Ringfort (Rath), Carrickanure, Co. Waterford
Co. Waterford |
Ringforts
A grass-covered circle twenty-two metres across sits quietly on a north-facing slope at Carrickanure in County Waterford, its earthen bank so overgrown that a passing walker might read it as nothing more than a slight rise in the ground. It is, in fact, a rath, the Irish term for a ringfort, the kind of enclosed farmstead that tens of thousands of early medieval families across Ireland built and lived within, most commonly between roughly 500 and 1000 AD. What makes this one worth pausing over is the unevenness of its survival: the bank is reasonably intact along the eastern and southern arc, running about four metres wide with an internal height of half a metre and an external height of around seventy centimetres, but by the time it reaches the north it has been worn down to little more than a scarp, a low abrupt slope of between sixty centimetres and a metre.
The entrance gap, 1.8 metres wide, faces east-south-east, a common enough orientation for ringforts, thought by some scholars to reflect a preference for morning light or simply to face away from prevailing westerly weather.
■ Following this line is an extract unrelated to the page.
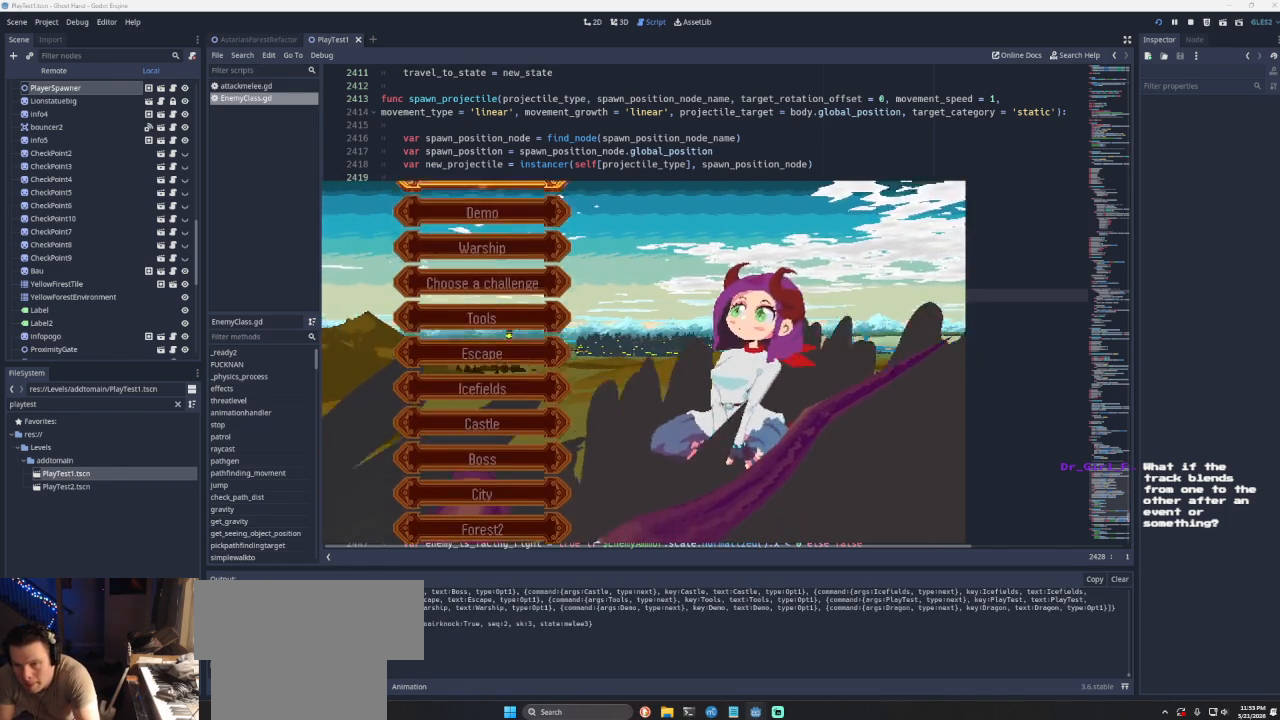
{"buttons": ["DPAD_UP"], "left_stick": "center", "right_stick": "center", "events": [[300, "DPAD_UP", "down"], [400, "DPAD_UP", "up"], [467, "DPAD_UP", "down"]]}
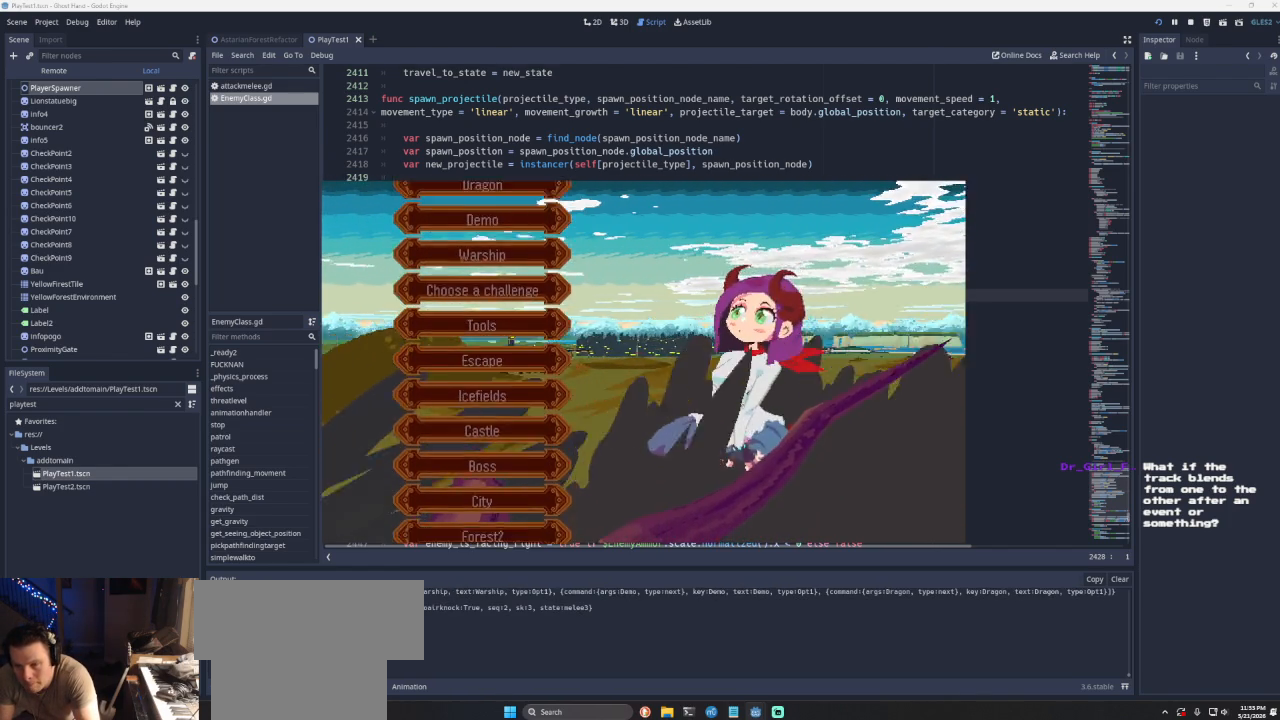
{"buttons": ["DPAD_UP"], "left_stick": "center", "right_stick": "center", "events": [[100, "DPAD_UP", "up"], [467, "DPAD_UP", "down"]]}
Typically a ringfort of this type would have been accompanied by a fosse, a surrounding ditch that provided both the material for building the bank and an additional line of enclosure, but no fosse is visible here. Whether it was never dug, has silted entirely, or lies hidden beneath the turf is difficult to say without excavation. The site sits on a spur running south to north, with the enclosed area occupying ground that levels off on the slope, a practical choice that would have given the original inhabitants a degree of natural elevation without the exposure of a true hilltop.